Faut-il le rappeler, ces deux mesures exceptionnelles relèvent de l’Autorité du président de la République dans une situation exceptionnelle de menaces lourdes sur la paix, l’ordre public ou la stabilité du pays. Elles confisquent dans l’aire et la durée de leur application les droits des individus et des collectivités, suspendent les procédures classiques, concentrent les Pouvoirs délibératifs et décisionnels entre les mains du Chef de l’Etat, chef Suprême des Armées, qui actionne ce bras armé en fonction de l’évolution de la situation, en rapport avec son appareil exécutif.
Au demeurant, ces deux mesures ont été prises contre une pandémie mortelle dont la population ne semble pas prendre conscience ni du mode de transmission, ni de la gravité des effets collatéraux au point que certains s’interrogent sur l’opportunité du couvre- feu et d’autres se rebellent contre l’interdiction d’attroupements inhérente à un Etat d’urgence. Il faut le constater pour s’en émouvoir le couvre-feu a des détracteurs.
Ceux-ci oublient que n’eut été le couvre-feu, toutes les activités diurnes, objet de confinement dans l’Etat d’urgence, auraient été transposées la nuit, ils oublient également que nous sommes dans une société festive et évènementielle, où mariages, baptêmes, chants religieux, Dahiras, soirées culturelles,galas, Kassacks, coladeras, Mbapatts, Sabaars, etc., facteurs de concentration humaine, se produisent la nuit.
En outre, ils feignent d’ignorer le sens étymologique du mot « couvre-feu » qui signifie d’une part « empêcher le feu de se propager, mais aussi que tout contrevenant à la mesure s’expose au « feu des forces de défense et de sécurité ». On ne badine pas en période de couvre-feu et les forces de sécurité ont été assez imaginatives pour utiliser le fouet à la place d’autres moyens. Malgré tout, le couvre-feu commence à être très productif.

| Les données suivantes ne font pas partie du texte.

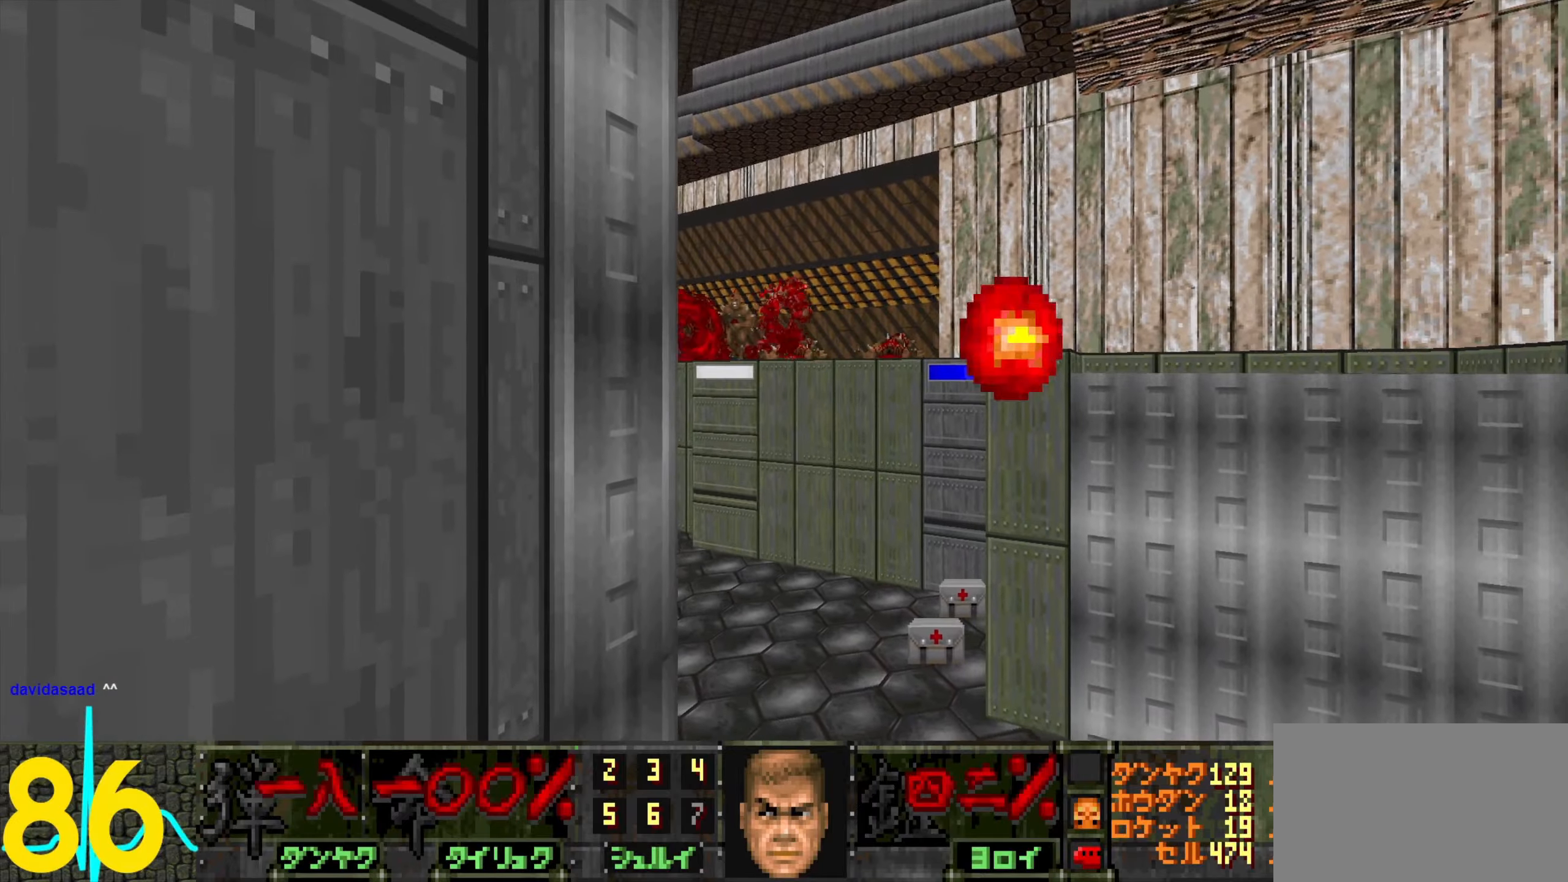
{"keys": [], "mouse": [], "events": []}
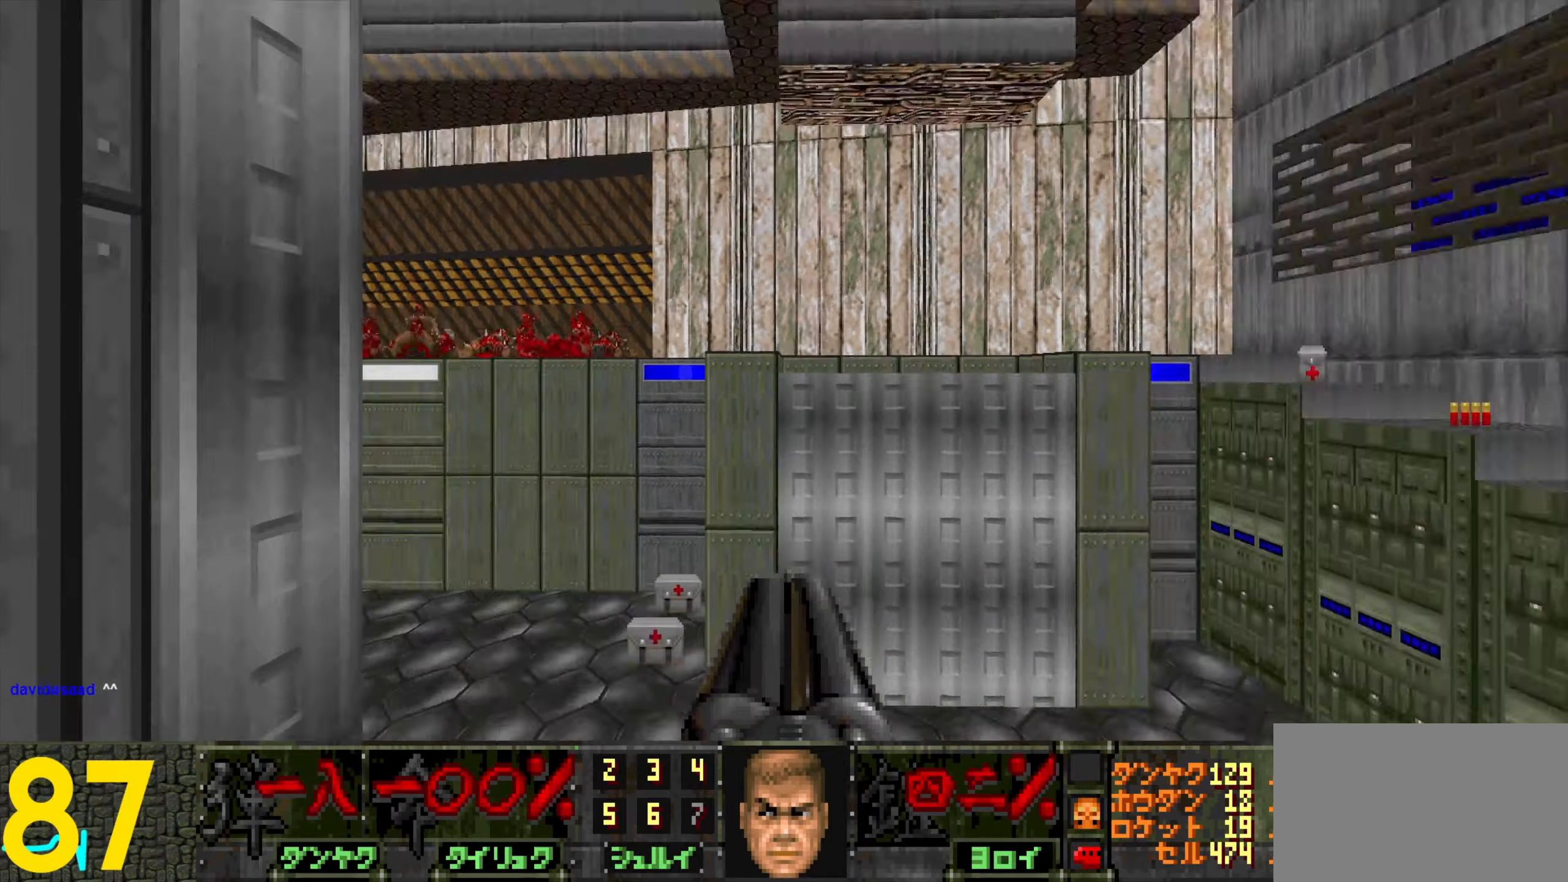
{"keys": ["w"], "mouse": [], "events": [[50, "d", "down"], [150, "d", "up"], [150, "w", "down"], [333, "e", "down"], [383, "e", "up"]]}
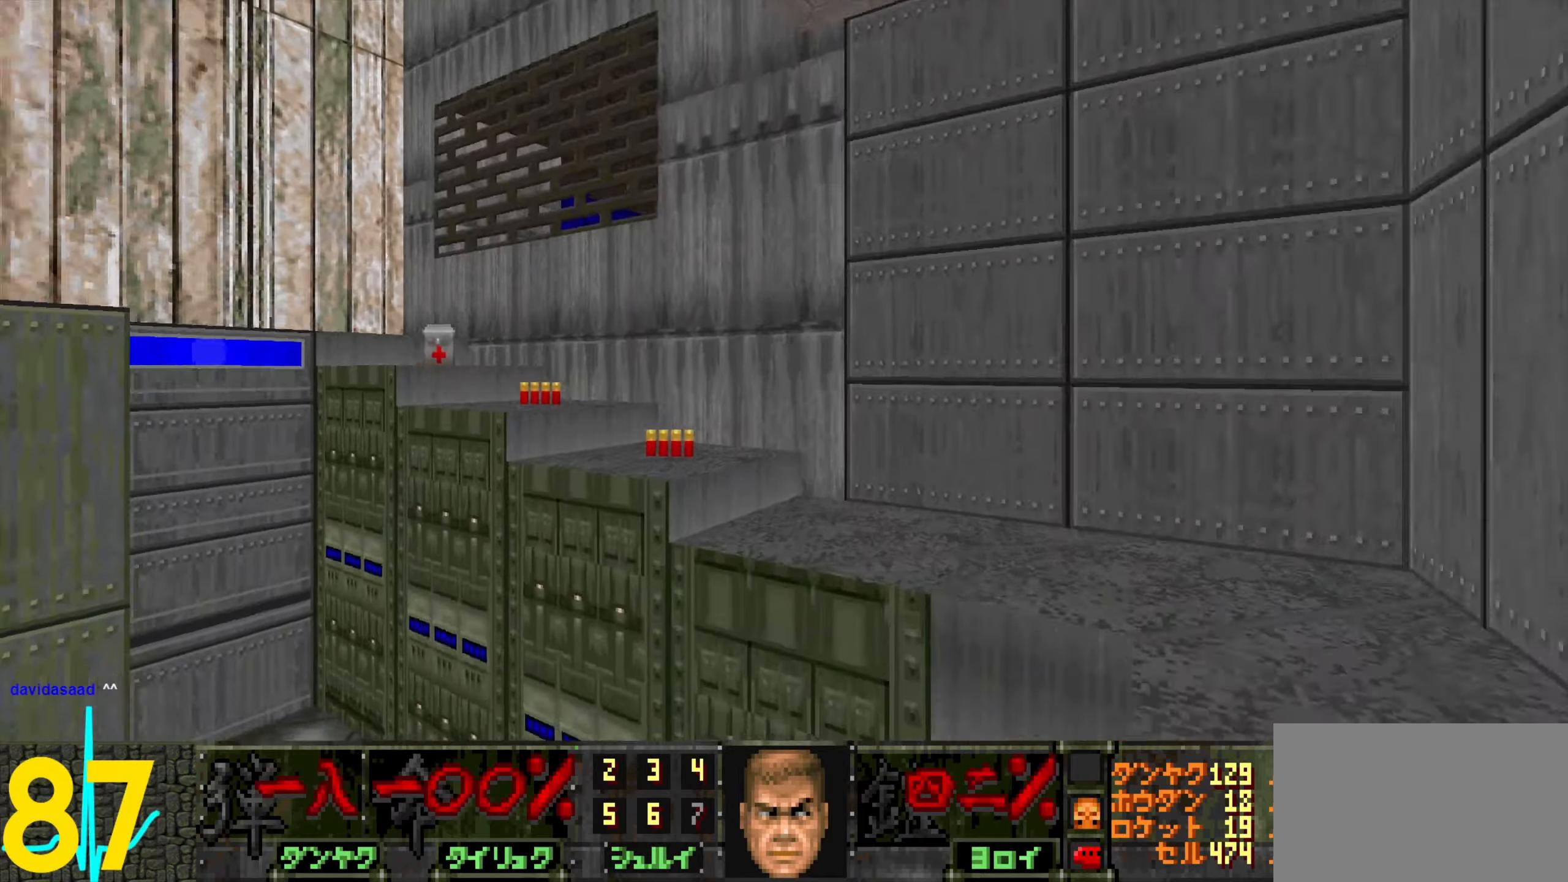
{"keys": ["d"], "mouse": [], "events": [[33, "d", "down"], [67, "w", "up"], [217, "w", "down"], [317, "w", "up"]]}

Cependant, il faut reconnaître l’existence d’un paradoxe au niveau de la mise en œuvre de l’Etat d’urgence ou de l’Etat de guerre où l’Armée n’est pas encore suffisamment visible le jour, alors qu’elle devait être au premier plan de nuit comme de jour. Des regroupements persistent encore, au niveau des plages, de Terrains de sports, de certains services, d’ateliers, des places publiques, des marchés, des magasins, de boutiques de la loterie nationale, des rues avec différents prestataires ambulants, mais surtout avec le non-respect des mesures d’hygiène.
Or, une présence active, dissuasive, des soldats dans les rues, dans les zones traditionnellement de concentration en appui aux forces de l’ordre, pourrait fouetter la conscience de la gravité de la situation et aider à réduire les sorties et présences inutiles. Ce faisant on réduirait les opportunités de contacts et de propagation du virus sans en arriver à un confinement général aux conséquences dramatiques.
Au-delà de ces deux mesures qui devaient nous permettre de consolider nos bases arrières, il faut davantage anticiper sur le renforcement et l’équipement des soldats sur la ligne de front, constituée par le personnel de santé, en procédant à un recrutement exceptionnel massif, mais en procédant à une mise à niveau de toutes nos structures de santé sur la stratégie, qui ne doit plus être l’exclusivité d’une minorité de sachants. Toute armée a besoin de généraux (spécialistes) mais les généraux à eux seuls ne peuvent pas gagner une guerre, moins encore dans une guerre d’usure. IL ne suffira pas de gagner sur son propre territoire pour s’en sortir, car tant qu’il restera un seul Covid-19 dans le Monde, la guerre n’est pas définitivement gagnée.
Que Dieu garde le Sénégal !
Walmaakh Ndiaye
observateur politique wandiaye@gmail.com.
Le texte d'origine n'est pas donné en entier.